Mit dieser Laxheit hat die EZB die Eurozone zwar vor dem Super-GAU gerettet. Doch diese Rettungstat von „Sankt Martin“ Draghi hat ihren hohen Preis. Die Zeche zahlen die Zinssparer. So haben deutsche Anlegerinnen und Anleger durch die Zins-Diät der EZB seit 2010 weit über 300 Milliarden Euro Erträge verloren. In diesem Jahr kommen fast 100 Mrd. Euro Zinsverluste hinzu. Nach Inflation rentieren deutsche Staatspapiere aktuell im Durchschnitt mit minus 1,8 Prozent. So werden 2017 fast 40 Mrd. Euro an privatem Geldvermögen vernichtet. Die Schuldenkrise in Euroland ist die Guthabenkrise der Sparer. Die Entschuldung von Italien & Co. ist ihre Entreicherung.

Wer wollte jetzt noch bestreiten, dass 2019 ein deutscher Meister Proper gebraucht wird, der im „Sündenbabel“ der EZB den Dreck der Instabilität beseitigt und die Tugendhaftigkeit wieder zum Vorschein bringt?

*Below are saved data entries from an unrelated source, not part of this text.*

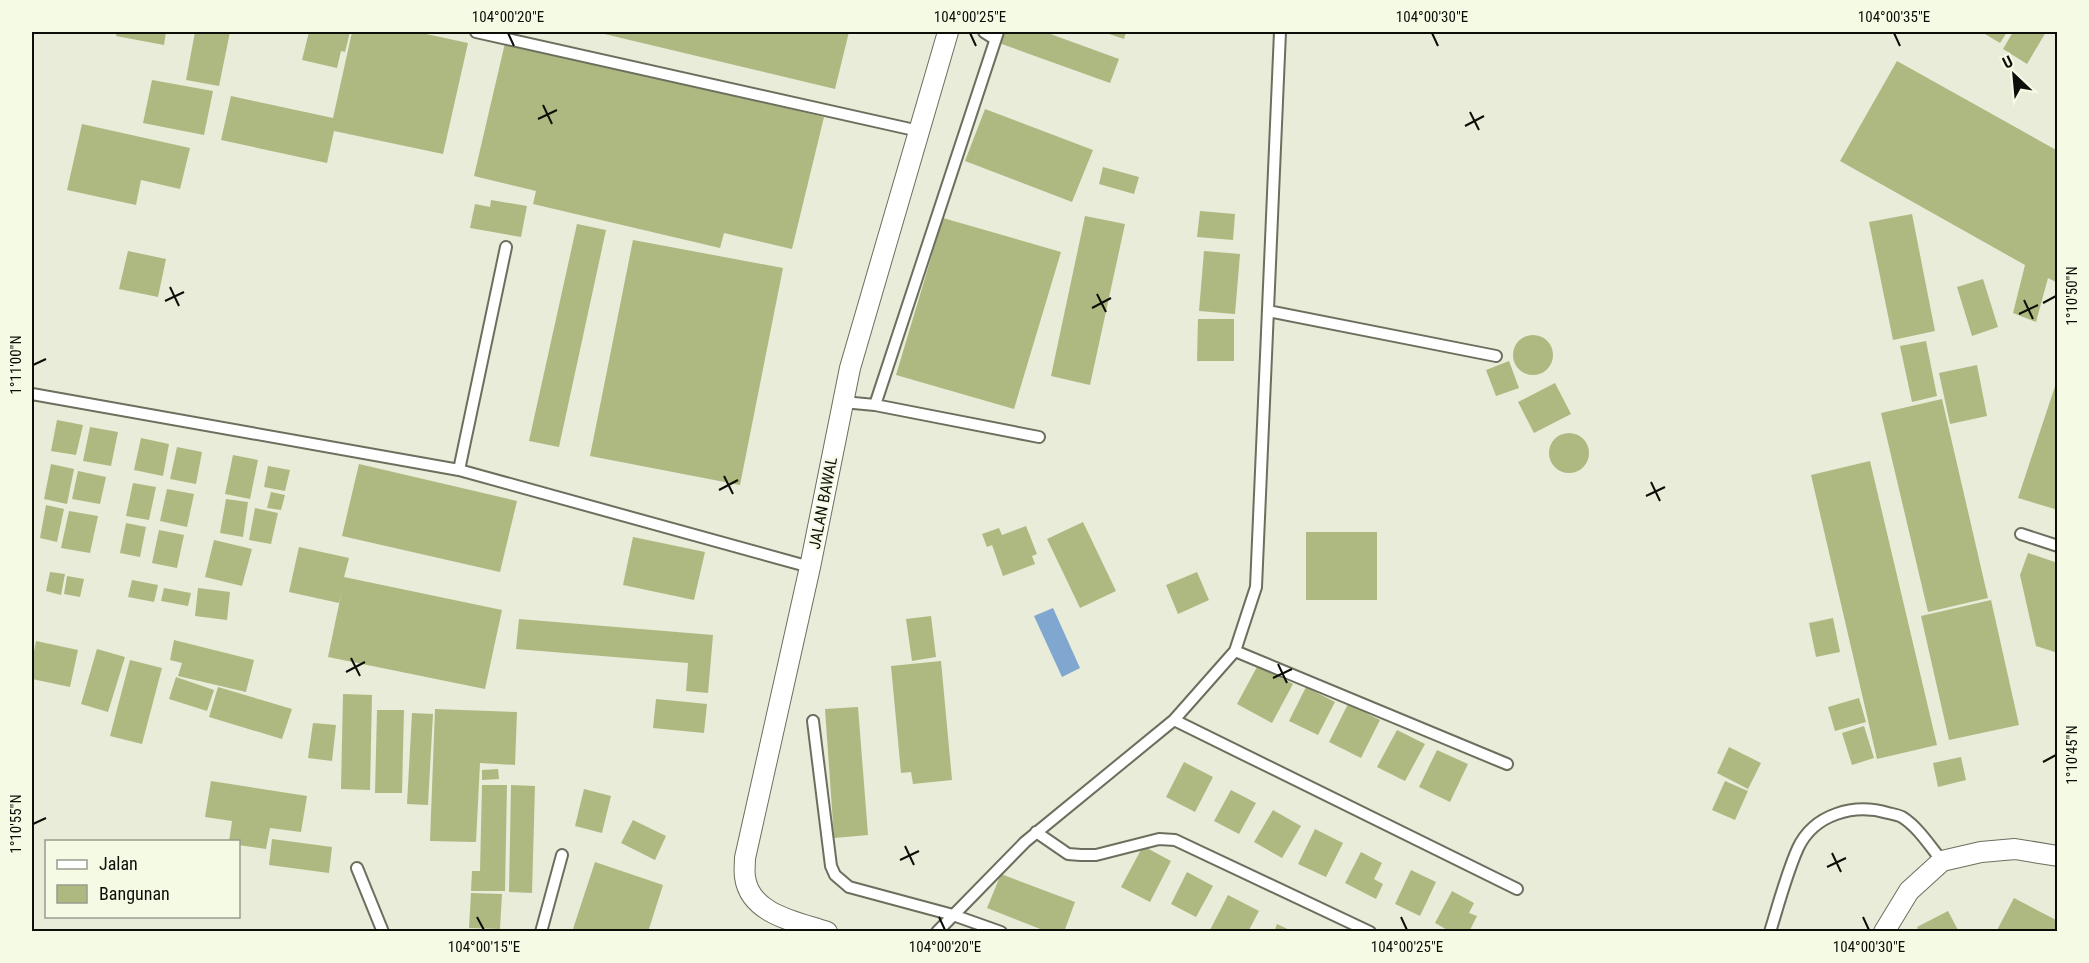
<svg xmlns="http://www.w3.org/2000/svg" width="2089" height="963" font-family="'Roboto Condensed',sans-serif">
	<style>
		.water { fill: #80a7d0 }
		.building { fill: #aeb982 }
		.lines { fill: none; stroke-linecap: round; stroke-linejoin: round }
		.lane-casing { stroke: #6b6f5d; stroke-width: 14 }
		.street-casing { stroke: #6b6f5d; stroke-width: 22 }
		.lane { stroke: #fff; stroke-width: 10 }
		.street { stroke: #fff; stroke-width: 20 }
		.ticks { fill: none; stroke: #0c0e07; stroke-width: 2 }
		.labels { text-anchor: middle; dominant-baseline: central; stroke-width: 4.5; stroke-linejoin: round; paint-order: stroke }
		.street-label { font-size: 16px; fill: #0c0e07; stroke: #f5fae5 }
		.neatline { fill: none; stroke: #0c0e07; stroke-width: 2 }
		.ticks-label { font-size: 15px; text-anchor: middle; fill: #0c0e07 }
	</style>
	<rect width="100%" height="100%" fill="#e8ecd8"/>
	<!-- water -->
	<path class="water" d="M1053 608 1080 668 1062 677 1034 616Z"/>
	<!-- building -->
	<path class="building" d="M117 32H166L164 45 116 36Z
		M195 32H230L219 86 186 80Z
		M309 32H350L345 52 341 51 337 68 302 60Z
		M352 32H417L468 43 443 154 334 131 327 163 221 140 231 96 333 118Z
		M596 32H849L835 89Z
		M1003 32H1045L1119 59 1110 83 999 43Z
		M1103 32H1126L1124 39Z
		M1986 32H2007L2000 43 1985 34Z
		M2013 32H2046L2027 64 2003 49Z
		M505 43 824 117 792 249 724 233 720 248 533 204 536 191 474 176Z
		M1897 61 2058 151V283L2048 278 2036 322 2013 313 2025 265 1840 161Z
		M152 80 213 91 204 135 143 123Z
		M985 109 1093 150 1072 202 965 161Z
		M82 124 190 148 180 189 141 180 136 205 67 190Z
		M1103 167 1139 177 1134 194 1099 184Z
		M491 200 527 206 521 237 470 228 475 204 490 207Z
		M1200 211 1235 214 1233 240 1197 237Z
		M1912 214 1935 331 1893 340 1869 222Z
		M1085 216 1125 224 1090 385 1051 376Z
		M943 218 1061 252 1014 409 896 375Z
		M577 224 606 230 559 447 529 441Z
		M633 240 783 268 740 485 590 456Z
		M128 251 166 259 158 297 119 289Z
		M1204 251 1240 254 1235 314 1199 311Z
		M1983 279 1998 327 1972 336 1957 287Z
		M1198 319H1234V361H1197Z
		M1513 355a20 20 0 1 1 40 0a20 20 0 1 1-40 0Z
		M1926 341 1937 396 1912 402 1900 346Z
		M1509 361 1519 388 1496 396 1486 370Z
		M1977 365 1987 416 1950 424 1939 373Z
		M2058 377V510L2018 498Z
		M1555 383 1571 414 1534 433 1518 402Z
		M1942 399 1988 598 1928 612 1881 413Z
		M57 420 83 425 76 455 51 451Z
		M90 427 118 432 111 466 83 461Z
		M1549 453a20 20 0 1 1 40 0a20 20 0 1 1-40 0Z
		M141 438 169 444 163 476 134 470Z
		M177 447 202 452 196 484 170 479Z
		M233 455 258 460 250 499 225 494Z
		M1870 461 1937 745 1877 759 1811 475Z
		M51 464 74 469 67 504 44 499Z
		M359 464 517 501 500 572 342 536Z
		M268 466 290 470 285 491 264 487Z
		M78 471 106 477 100 504 72 499Z
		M133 483 156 487 149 520 126 516Z
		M167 489 194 494 187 527 160 521Z
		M271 492 285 495 281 510 267 508Z
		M226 499 248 502 243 537 220 533Z
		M46 505 64 509 57 542 40 538Z
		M255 508 278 513 271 544 249 540Z
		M69 511 98 516 90 553 61 548Z
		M1083 522 1116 591 1080 608 1047 539Z
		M126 523 146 527 140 557 120 553Z
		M1026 526 1037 554 1032 556 1035 564 1003 576 992 545 987 547 982 534 999 528 1002 535Z
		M159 530 184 535 177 568 152 563Z
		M1306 532H1377V600H1306Z
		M633 537 705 552 694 600 623 585Z
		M214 540 252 549 242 586 205 577Z
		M299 547 349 558 344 577 502 610 485 689 328 657 342 590 339 603 289 592Z
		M2028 553 2058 563V653L2036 646 2020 575Z
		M50 572 65 574 61 595 46 591Z
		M1197 572 1209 600 1178 614 1166 585Z
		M67 576 84 579 80 597 64 594Z
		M132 580 158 585 154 602 128 597Z
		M164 588 191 593 188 606 161 601Z
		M198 588 230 592 227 620 195 616Z
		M1991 600 2019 725 1949 740 1921 616Z
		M931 616 936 657 912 661 906 619Z
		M1833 618 1840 652 1816 657 1809 623Z
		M519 619 713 635 708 693 686 691 688 663 516 649Z
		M174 640 254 660 246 692 178 676 182 663 170 660Z
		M36 641 78 650 70 687 32 679V662Z
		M97 649 125 657 108 712 81 704Z
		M130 660 162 668 142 744 110 736Z
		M941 661 952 780 913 784 911 772 901 773 891 666Z
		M1258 665 1293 684 1272 723 1237 704Z
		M176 677 214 690 207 711 169 699Z
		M218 687 292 709 282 739 209 717Z
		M1306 687 1335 702 1318 735 1289 721Z
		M343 694 372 695 370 790 341 789Z
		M1859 698 1866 722 1835 731 1828 707Z
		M656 699 707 704 704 733 653 728Z
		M1348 704 1380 720 1361 758 1329 742Z
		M858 707 868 835 834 838 825 709Z
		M435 709 517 712 515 765 480 763 476 842 430 841Z
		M377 710H404L402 793H375Z
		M412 713 433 714 428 805 407 804Z
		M313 723 336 725 332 761 308 758Z
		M1864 726 1874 758 1852 765 1842 733Z
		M1397 730 1425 744 1405 781 1377 767Z
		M1729 747 1761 763 1748 789 1717 773Z
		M1437 750 1468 764 1450 802 1419 787Z
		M1961 757 1966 780 1938 787 1933 763Z
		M1184 762 1213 777 1195 812 1166 797Z
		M498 769 499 779 482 780V770Z
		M211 781 307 796 301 832 270 828 266 849 238 845V842H229L232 821 205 817Z
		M1725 781 1748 791 1735 820 1712 810Z
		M482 785H507L505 891H471L472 871H480Z
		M511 785 535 786 532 893 509 892Z
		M584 789 611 796 602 833 575 826Z
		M1231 790 1256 803 1239 834 1214 821Z
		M1273 810 1301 826 1282 858 1254 842Z
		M633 820 666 836 655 860 621 843Z
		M1315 829 1343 843 1326 877 1298 864Z
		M272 839 332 847 329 873 269 865Z
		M1143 846 1171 861 1150 902 1121 887Z
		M1361 852 1382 863 1374 879 1383 884 1376 899 1345 883Z
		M595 862 663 885 648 932H572Z
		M1411 870 1436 882 1420 916 1395 904Z
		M1187 872 1213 886 1196 917 1171 904Z
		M1001 874 1075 902 1064 932H1048L987 908Z
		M1452 891 1474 903 1469 913 1477 916 1469 932H1451L1435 923Z
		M471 893 502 894 500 929 469 928Z
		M1228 895 1259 911 1248 932H1209Z
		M2014 898 2058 921V932H1996Z
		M1948 911 1959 932H1919L1917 927Z
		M1277 924 1294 932H1274Z"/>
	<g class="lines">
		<defs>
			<path id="lane" d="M476 32 919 131
				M984 32 995 39
				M1268 311 1496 356
				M32 394 459 470 810 567
				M843 402 875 405 1039 437
				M875 405 998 32
				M459 470 506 247
				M2021 534 2058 546
				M1235 651 1507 764
				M1174 720 1517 889
				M813 721 831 866 835 875 849 887 953 915 1001 932
				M1036 832 1068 854 1081 855H1096L1159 839 1175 840 1370 932
				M357 868 383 932
				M541 932 562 855
				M937 932 1025 842 1174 720 1235 651 1256 587 1280 32
				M1770 932C1778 906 1787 872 1798 848 1814 814 1854 803 1888 813 1892 814 1898 815 1902 817 1918 827 1930 846 1942 861"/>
			<path id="street" d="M827 932C798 922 750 915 745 877 744 871 745 864 745 858L810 567 850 368 948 32
				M1884 932 1909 891 1942 861 1981 852 2015 849 2058 856"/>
		</defs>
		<!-- lane casing -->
		<use href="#lane" class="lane-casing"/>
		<!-- street casing -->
		<use href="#street" class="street-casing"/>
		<!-- lane -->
		<use href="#lane" class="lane"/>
		<!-- street -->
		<use href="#street" class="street"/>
	</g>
	<!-- ticks -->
	<path class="ticks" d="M508 33 514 46M970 33 976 46M1432 33 1438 46M1894 33 1900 46M543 105 552 124M1470 112 1479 130M538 119 557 110M1465 126 1484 116M170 287 179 306M1097 294 1106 312M2024 300 2033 319M165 301 184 292M2043 303 2056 296M1092 308 1111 298M2019 314 2038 305M33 365 46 359M724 476 733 494M1651 482 1660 501M719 490 738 480M1646 496 1665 487M351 658 360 676M1278 664 1287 683M346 672 365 662M1273 678 1292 669M2043 762 2056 755M33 824 46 818M905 846 914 865M1832 853 1841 872M900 860 919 851M1827 867 1846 858M477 917 484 930M939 917 945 930M1401 917 1407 930M1863 917 1869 930"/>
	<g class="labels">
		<!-- street labels -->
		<g class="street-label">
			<text transform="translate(823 503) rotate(-79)">JALAN BAWAL</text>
		</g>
	</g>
	<!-- border -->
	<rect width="2089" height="963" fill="none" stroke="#f5fae5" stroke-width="66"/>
	<!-- legend -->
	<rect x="45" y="840" width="195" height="78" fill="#f5fae5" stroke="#989c8c" stroke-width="1.5"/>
	<rect x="57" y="860" width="30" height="9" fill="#ffffff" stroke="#989c8c" stroke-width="1.5"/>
	<text x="99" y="870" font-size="18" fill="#0c0e07">Jalan</text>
	<rect x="57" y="885" width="30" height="18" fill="#aeb982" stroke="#989c8c" stroke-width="1.5"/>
	<text x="99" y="900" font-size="18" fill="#0c0e07">Bangunan</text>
	<!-- north arrow -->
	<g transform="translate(2014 75) rotate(334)" stroke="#f5fae5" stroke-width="4.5" paint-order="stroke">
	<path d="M0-4.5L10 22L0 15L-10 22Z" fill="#0c0e07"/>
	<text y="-9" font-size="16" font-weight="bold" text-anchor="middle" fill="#0c0e07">U</text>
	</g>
	<rect x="33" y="33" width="2023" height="897" class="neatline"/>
	<g class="ticks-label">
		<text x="508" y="22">104°00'20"E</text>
		<text x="970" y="22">104°00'25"E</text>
		<text x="1432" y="22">104°00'30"E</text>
		<text x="1894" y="22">104°00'35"E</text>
		<text transform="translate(2072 296) rotate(-90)" y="5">1°10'50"N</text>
		<text transform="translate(16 365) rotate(-90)" y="5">1°11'00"N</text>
		<text transform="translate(2072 755) rotate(-90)" y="5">1°10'45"N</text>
		<text transform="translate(16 824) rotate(-90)" y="5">1°10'55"N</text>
		<text x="484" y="952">104°00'15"E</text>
		<text x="945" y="952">104°00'20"E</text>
		<text x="1407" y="952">104°00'25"E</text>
		<text x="1869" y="952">104°00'30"E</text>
	</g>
</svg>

Bundesbankchef Weidmann ist schon lange der größte Kritiker der ultralockeren EZB-Politik. Er hat auch dann noch die Fahne der geldpolitischen Disziplin hochgehalten, als die EZB bereits vor der Laxheit kapituliert hatte.

Was wird zukünftig bei der EZB serviert: Französische Crème brûlée oder deutscher Magerquark?   

Was als härtere Geldpolitik die deutsche Stabilitätsseele und das Gemüt der darbenden deutschen Zinssparer erfreuen würde, wirkte auf die Euro-Südländer so abschreckend wie ein Verbot von gebrannten Mandeln und Zuckerwatte auf Besucher von Rummelplätzen. Der Euro-Süden hat sich an die Leckereien der EZB gewöhnt wie meine Katzen an ihr morgend- und abendliches Premium-Katzenfutter. Die EZB nimmt ihnen die zwei entscheidenden Nachteile von Staatsverschuldung ab: Das Absatzproblem und die hohen Schuldzinsen. Und da soll 2019 aus Deutschland ein Stabilitätsmoralapostel kommen und das große Schulden-Fressen stören oder gar unterbinden? Am Ende wird man noch gezwungen, Reformen zu machen, die bislang aufgrund des selbstverständlichen Geldregens der EZB nicht nötig waren.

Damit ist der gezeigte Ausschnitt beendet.